Labour leader Sir Keir Starmer reacts during Prime Minister's Questions (PA)
Labour leader Sir Keir Starmer reacts during Prime Minister's Questions (PA)

The Great Dictator and Ruler By Fiat explained sympathetically that “nobody wants to impose restrictions of this kind” but “frankly, when you have the virus going up you have to take strong local action… in addition to the strong national measures we announced last weekend.”

So far, Starmer had bowled two easy balls that had merely given the Prime Minister a relaxed moment to emote with the public while emphasising the need for those same strong measures by the Government that the Speaker had referred to.

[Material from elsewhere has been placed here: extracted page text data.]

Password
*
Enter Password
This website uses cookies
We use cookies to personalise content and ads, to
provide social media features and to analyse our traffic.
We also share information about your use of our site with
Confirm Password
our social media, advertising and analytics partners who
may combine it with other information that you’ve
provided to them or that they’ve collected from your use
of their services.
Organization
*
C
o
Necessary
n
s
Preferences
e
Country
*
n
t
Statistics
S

Starmer moved on to the confusion over the blizzard of rules. Johnson’s own gaffe in getting the rules wrong “didn’t come as a surprise to me”, jibed the Opposition leader before quoting a Tory council leader who thought it was all “too complex, too complicated”.

“If the Prime Minister doesn't understand the rules and his own council leaders have complained about mixed messages, how does the Prime Minister expect the rest of the country to understand and follow the rules?”

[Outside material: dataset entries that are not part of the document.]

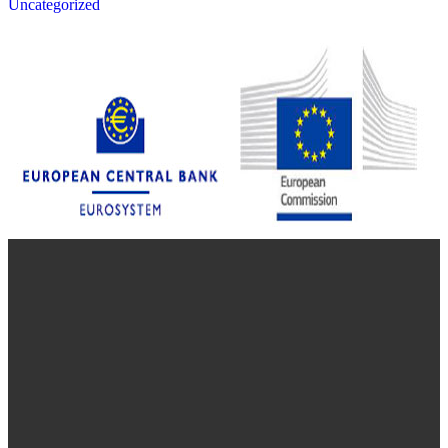
Uncategorized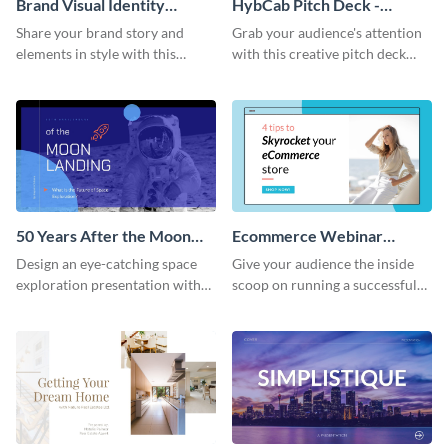
Brand Visual Identity
HybCab Pitch Deck -
Presentation
Presentation
Share your brand story and
Grab your audience's attention
elements in style with this
with this creative pitch deck
beautiful visual identity
presentation template. Get
presentation template.
started today.
50 Years After the Moon
Ecommerce Webinar
Landing - Presentation
Presentation
Design an eye-catching space
Give your audience the inside
exploration presentation with
scoop on running a successful
this stunning presentation
eCommerce business with this
template.
trendy webinar presentation
template.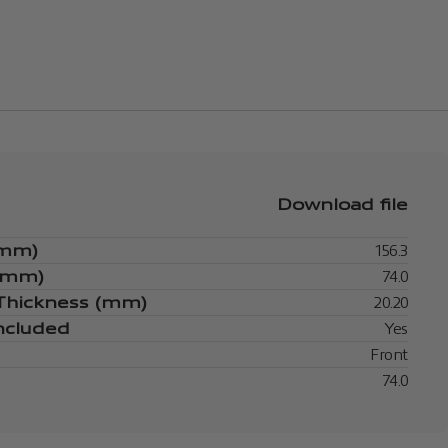
Download file
(mm)
156.3
 (mm)
74.0
 Thickness (mm)
20.20
ncluded
Yes
Front
74.0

A reasonably good joke but too weak for the occasion. Johnson, having started on the back foot, was now up and charging at Starmer like a bull elephant bearing down on a hunter who unwisely took aim with a pea shooter.

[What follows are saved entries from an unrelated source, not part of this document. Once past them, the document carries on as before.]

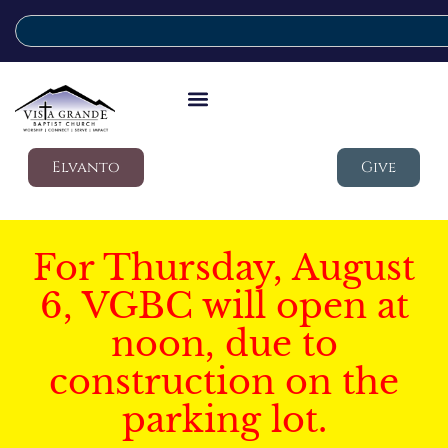
Elvanto
Give
For Thursday, August
6, VGBC will open at
noon, due to
construction on the
parking lot.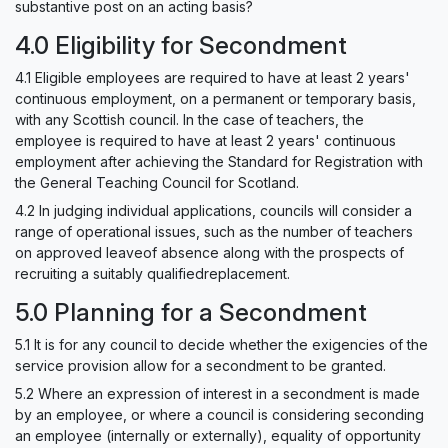
substantive post on an acting basis?
4.0 Eligibility for Secondment
4.1 Eligible employees are required to have at least 2 years'
continuous employment, on a permanent or temporary basis,
with any Scottish council. In the case of teachers, the
employee is required to have at least 2 years' continuous
employment after achieving the Standard for Registration with
the General Teaching Council for Scotland.
4.2 In judging individual applications, councils will consider a
range of operational issues, such as the number of teachers
on approved leaveof absence along with the prospects of
recruiting a suitably qualifiedreplacement.
5.0 Planning for a Secondment
5.1 It is for any council to decide whether the exigencies of the
service provision allow for a secondment to be granted.
5.2 Where an expression of interest in a secondment is made
by an employee, or where a council is considering seconding
an employee (internally or externally), equality of opportunity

"Actually, I think that the people of this country do understand and overwhelmingly do follow the rules, and that I may say is in spite of the efforts of (Starmer) continually to try to snipe from the sidelines, to undermine what we are trying to do.”

Sir Keir asked why the Government has deemed that hospitality jobs “aren't worth saving", arguing that the new Jobs Support Scheme marked a big withdrawal of financial support compared to furloughing which ends in a month. He quoted from the owner of a wedding venue business who was having to lay off workers.

“These are viable jobs,” said Starmer. “These businesses are doing the right thing. Why has the Government decided that these jobs aren't worth saving?"

Johnson said he "feels" for the business owner but insisted: "The best way forward is for him and all other businesses in the country is if we all pull together now, get the virus down, keep the economy moving." Starmer snapped back that Johnson was displaying “a tin ear” for people facing unemployment by Christmas. Labour’s leader sat down having failed to draw blood, despite the PM looking in trouble before the contest.

Johnson ended with a typical shin-kicker, reminding Starmer he backed the Government’s measures last week. "One day they're theoretically marching side by side with the rest of us trying to defeat coronavirus, the next minute they're off in the undergrowth firing from the sidelines,” said the PM.

There was only one winner from today’s exchanges. After Sir Lindsay’s bombshell intervention, the public climb-down by the Government on allowing proper votes on coronavirus measures was inevitable.

Poor old Hancock was being lined up to eat extra helpings of humble pie on the PM’s behalf at the Dispatch Box at 3pm. This is ironic because the Health Secretary, as rebel leader Sir Graham Brady told this paper, had been “constructive” in private from the start. It’s an unfair world, as wedding venue staff know better than anyone.